Diese Tat räumte er bereits bei der Vernehmung durch den Untersuchungsrichter ein. Zu den anderen sechs angeklagten Bränden machte er zunächst keine Aussagen. Allerdings zeichnete der aussagende Beamte in der Verhandlung ein recht klares Bild davon, wie sich die Taten abgespielt hatten. So wiesen die Brandorte stets einen räumlichen Bezug zu dem Angeklagten auf, sei es die Nähe zu seiner Wohnung oder Stammkneipe oder sie lagen auf dem Weg zu seiner Freundin oder zum früheren Arbeitgeber. Vieles am Tathergang sei typisch für Brandstiftung, erklärte der Kripo-Beamte, etwa, dass die Taten im Anfangsstadium in Wohnortnähe verübt wurden sowie das Beobachten des Brandes durch den Täter.

Belastende Indizien

Ob es denn einen Nachweis gebe, dass der Angeklagte es gewesen sei, wollte seine Anwältin Natalie Kaiser wissen, oder ob es sich nur um Indizien handle? Einen klaren Tatnachweis gebe es nicht, so der Zeuge, aber der »Modus Operandi«, also die Vorgehensweise, sei immer gleich, zudem seien Handynachrichten des Angeklagten ausgewertet worden. Diese deuteten darauf hin, dass der Angeklagte eine niedrige Frustrationsgrenze habe und außerdem regelmäßig Alkohol und Drogen konsumiere. Streit mit der Freundin, Pech am Spielautomat - dazu Alkohol, Crack oder Kokain: Fast immer ging dies den Taten voraus, wie aus Sprach- und Textnachrichten auf dem Handy deutlich wurde, das die Polizei ausgewertet hatte.

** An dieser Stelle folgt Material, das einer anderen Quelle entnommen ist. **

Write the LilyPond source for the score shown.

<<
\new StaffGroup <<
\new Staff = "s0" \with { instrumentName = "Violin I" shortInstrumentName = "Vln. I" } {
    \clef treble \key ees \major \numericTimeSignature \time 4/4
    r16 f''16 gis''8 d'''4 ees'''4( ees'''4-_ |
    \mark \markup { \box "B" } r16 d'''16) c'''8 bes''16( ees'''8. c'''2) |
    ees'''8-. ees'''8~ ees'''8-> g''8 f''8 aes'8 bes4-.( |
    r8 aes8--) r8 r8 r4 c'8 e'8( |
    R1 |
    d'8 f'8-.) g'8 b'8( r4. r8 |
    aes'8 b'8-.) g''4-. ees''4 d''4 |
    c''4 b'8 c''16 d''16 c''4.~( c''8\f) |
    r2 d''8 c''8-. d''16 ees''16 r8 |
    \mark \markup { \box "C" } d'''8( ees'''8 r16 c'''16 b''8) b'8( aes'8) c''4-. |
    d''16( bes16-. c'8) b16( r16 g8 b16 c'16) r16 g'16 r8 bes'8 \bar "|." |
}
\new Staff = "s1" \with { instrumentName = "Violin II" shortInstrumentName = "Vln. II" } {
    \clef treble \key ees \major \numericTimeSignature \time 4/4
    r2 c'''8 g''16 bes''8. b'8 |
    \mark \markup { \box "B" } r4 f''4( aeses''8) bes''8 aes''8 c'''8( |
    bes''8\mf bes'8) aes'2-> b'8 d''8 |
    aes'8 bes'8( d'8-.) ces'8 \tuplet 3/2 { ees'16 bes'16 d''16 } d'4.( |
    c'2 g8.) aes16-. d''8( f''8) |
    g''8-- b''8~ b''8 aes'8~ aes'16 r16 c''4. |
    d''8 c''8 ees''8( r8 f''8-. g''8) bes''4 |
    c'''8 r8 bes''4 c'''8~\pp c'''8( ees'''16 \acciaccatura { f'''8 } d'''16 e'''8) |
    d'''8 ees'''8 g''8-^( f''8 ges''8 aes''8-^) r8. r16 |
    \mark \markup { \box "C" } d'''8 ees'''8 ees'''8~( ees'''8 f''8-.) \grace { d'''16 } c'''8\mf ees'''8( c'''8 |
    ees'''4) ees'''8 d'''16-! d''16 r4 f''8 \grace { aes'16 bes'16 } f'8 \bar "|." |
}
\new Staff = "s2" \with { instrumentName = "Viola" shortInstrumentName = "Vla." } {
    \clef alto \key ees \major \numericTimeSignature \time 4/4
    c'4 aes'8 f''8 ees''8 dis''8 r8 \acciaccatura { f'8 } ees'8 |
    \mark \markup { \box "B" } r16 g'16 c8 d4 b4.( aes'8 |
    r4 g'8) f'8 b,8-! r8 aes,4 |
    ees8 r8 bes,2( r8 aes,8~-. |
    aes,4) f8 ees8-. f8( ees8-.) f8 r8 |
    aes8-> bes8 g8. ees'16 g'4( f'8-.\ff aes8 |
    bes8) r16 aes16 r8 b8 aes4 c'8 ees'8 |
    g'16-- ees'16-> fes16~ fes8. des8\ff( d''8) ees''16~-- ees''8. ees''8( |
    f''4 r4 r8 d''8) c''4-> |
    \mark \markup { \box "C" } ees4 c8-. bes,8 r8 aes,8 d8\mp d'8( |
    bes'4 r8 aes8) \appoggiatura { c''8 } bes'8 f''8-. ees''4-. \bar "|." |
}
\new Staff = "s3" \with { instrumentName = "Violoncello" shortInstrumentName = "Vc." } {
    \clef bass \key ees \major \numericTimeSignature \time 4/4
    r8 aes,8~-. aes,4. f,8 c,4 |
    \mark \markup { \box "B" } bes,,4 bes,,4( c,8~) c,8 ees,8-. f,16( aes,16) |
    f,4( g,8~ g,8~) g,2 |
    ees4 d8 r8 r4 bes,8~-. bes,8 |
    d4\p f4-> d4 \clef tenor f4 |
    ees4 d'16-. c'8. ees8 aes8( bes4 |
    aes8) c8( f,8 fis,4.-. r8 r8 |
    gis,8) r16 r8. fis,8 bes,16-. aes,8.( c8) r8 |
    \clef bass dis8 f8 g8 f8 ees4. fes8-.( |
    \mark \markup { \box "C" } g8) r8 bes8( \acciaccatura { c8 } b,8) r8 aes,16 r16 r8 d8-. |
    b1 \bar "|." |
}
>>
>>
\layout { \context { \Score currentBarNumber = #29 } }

Ebenfalls zu seinen Ungunsten sprachen einschlägige Vorstrafen - in früheren Jahren war er bereits verurteilt worden, weil er mehrere Fahrzeuge in Brand gesetzt hatte.

Richter Eberhard Hausch legte dem Angeklagten und seiner Anwältin deshalb nahe, trotz fehlender Beweise ein Geständnis in Erwägung zu ziehen. Für eine Verurteilung brauche es eine »Überzeugung des Gerichts«, betonte der Richter, wofür Indizien ausreichen. »Es sind zu viele der Zufälle«, machte Hausch deutlich, »nur weil keine Fingerabdrücke am Tatort gefunden wurden, heißt das nicht, dass ein Angeklagter freigesprochen wird.« Man möge dem Schöffengericht nicht den klaren Menschenverstand absprechen, so Hausch.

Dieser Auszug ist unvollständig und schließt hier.